Way too many images. -- 1358(Talk) 19:40, April 16, 2010 (UTC)
Cut it down to one image. (Cried a little in my heart, because they're all just so pretty.) —fodigg(talk) | 19:46, April 16, 2010 (UTC)
Missing vital info in the bio, like species and sex. Sentient species, like Nautolan, are always capitalized. I will possibly give the article a full review. -- 1358(Talk) 08:10, April 17, 2010 (UTC)
Information in intro expanded. Made sure that "Padawan" and "Nautolan" were always capitalized. Thanks for the review! —fodigg(talk) | 03:59, April 18, 2010 (UTC)
Bio has still no info about this. -- 1358(Talk) 05:00, April 18, 2010 (UTC)
Doh! My apologies. I checked the intro and didn't look at the bio! I have added it to the bio. Thanks again! —fodigg(talk) | 22:12, April 18, 2010 (UTC)
Date and place of death are missing in the infobox. Possible a full review later.Clone Commander LeeTalk 14:05, April 17, 2010 (UTC)
Added place/year (circa) of death according to source. Thanks for the review! —fodigg(talk) | 03:59, April 18, 2010 (UTC)
If he was possessed by Sadow's spirit, the Sith Empire (or at the very least, the Sith in general) should be listed as his affiliation. Also, I believe he warrants a Sith infobox for the same reason.QuiGonJinn(Talk) 18:03, April 17, 2010 (UTC)
There's currently a discussion about this on the article's talk page. -- 1358(Talk) 18:06, April 17, 2010 (UTC)
I have no preference, and will change it to whatever is decided on the talk page. (and thanks for the review!) —fodigg(talk) | 03:59, April 18, 2010 (UTC)
Only one from me: Ovair's true allegiance to the Empire was not revealed until years later, when Jedi historian Gnost-Dural researched the events of Gynt's death. and Over a century later, Jedi historian Gnost-Dural questioned why the spirit of Sadow would have sought vengeance against Ovair specifically, and made the connection between Ovair and the Sith. He realized that Ovair and his Jedi ancestors were in fact spies working on behalf of the Sith Emperor. These sentences seem to be more about Ovair than Gynt. It would be good to link Dural's research to Gynt in some way.SoresuMakashi(Everything I tell you is the truth) 10:16, April 21, 2010 (UTC)

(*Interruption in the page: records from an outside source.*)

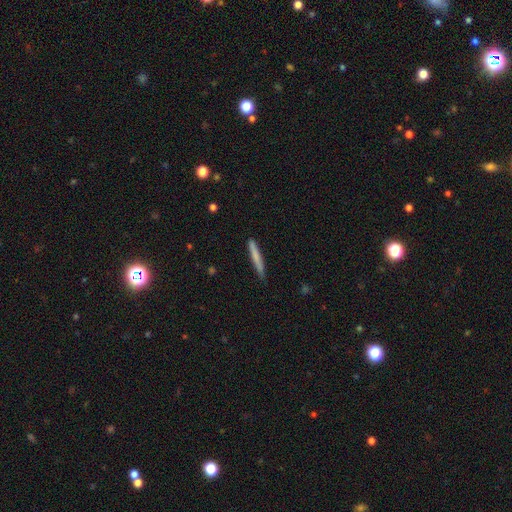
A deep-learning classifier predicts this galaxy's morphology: smooth_or_featured: smooth (p=0.72) [alt: featured or disk p=0.22]
how_rounded: cigar-shaped (p=0.96) [alt: in between p=0.03]
merging: none (p=0.85) [alt: minor disturbance p=0.12]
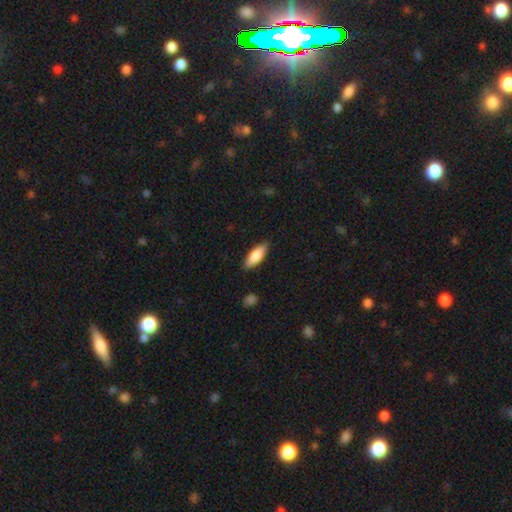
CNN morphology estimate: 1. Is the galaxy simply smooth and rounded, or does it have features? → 82% smooth, 12% featured or disk, 5% star or artifact.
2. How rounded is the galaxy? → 63% in between, 35% cigar-shaped, 2% round.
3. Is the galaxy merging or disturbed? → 87% none, 10% minor disturbance, 2% major disturbance, 1% merger.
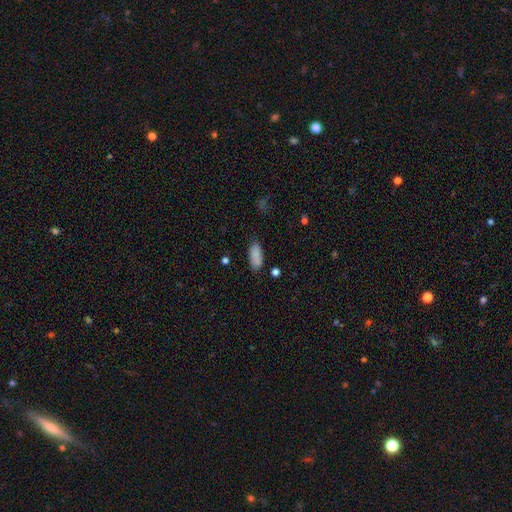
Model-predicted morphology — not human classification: Overall: smooth (87%). How rounded: in between (85%). Merging: none (77%).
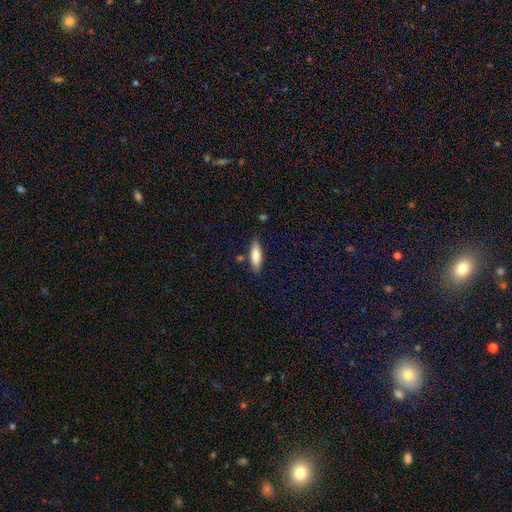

Good thought. I have massaged the text a bit: Ovair's Imperial allegiance and complicity in manipulating Gynt to his death were not revealed until years later, when Jedi historianGnost-Dural researched the events of Gynt's death. and Over a century later, Jedi historianGnost-Dural researched the events surrounding Gynt's death. He questioned why the spirit of Sadow, having taken possession of Gynt, would have sought vengeance against Ovair specifically. Gnost-Dural concluded that Ovair and his Jedi ancestors were in fact spies working on behalf of the Sith Emperor; that Ovair had manipulated Gynt to draw out Sadow's spirit. The Emperor had viewed the old Sith Lords as potential threats. Sadow's defeat, and Gynt's death, eliminated one of those threats and made the invasion of the Republic easier during the Great Galactic War.. Hopefully these changes suffice without sounding contrived or changing the meaning of events. —fodigg(talk) | 01:19, April 22, 2010 (UTC)
The Emperor had viewed the old Sith Lords as potential threats. This sentence is a little short and out of place, and could probably be merged into a nearby sentence. Other than that, it looks good. SoresuMakashi(Everything I tell you is the truth) 01:42, April 22, 2010 (UTC)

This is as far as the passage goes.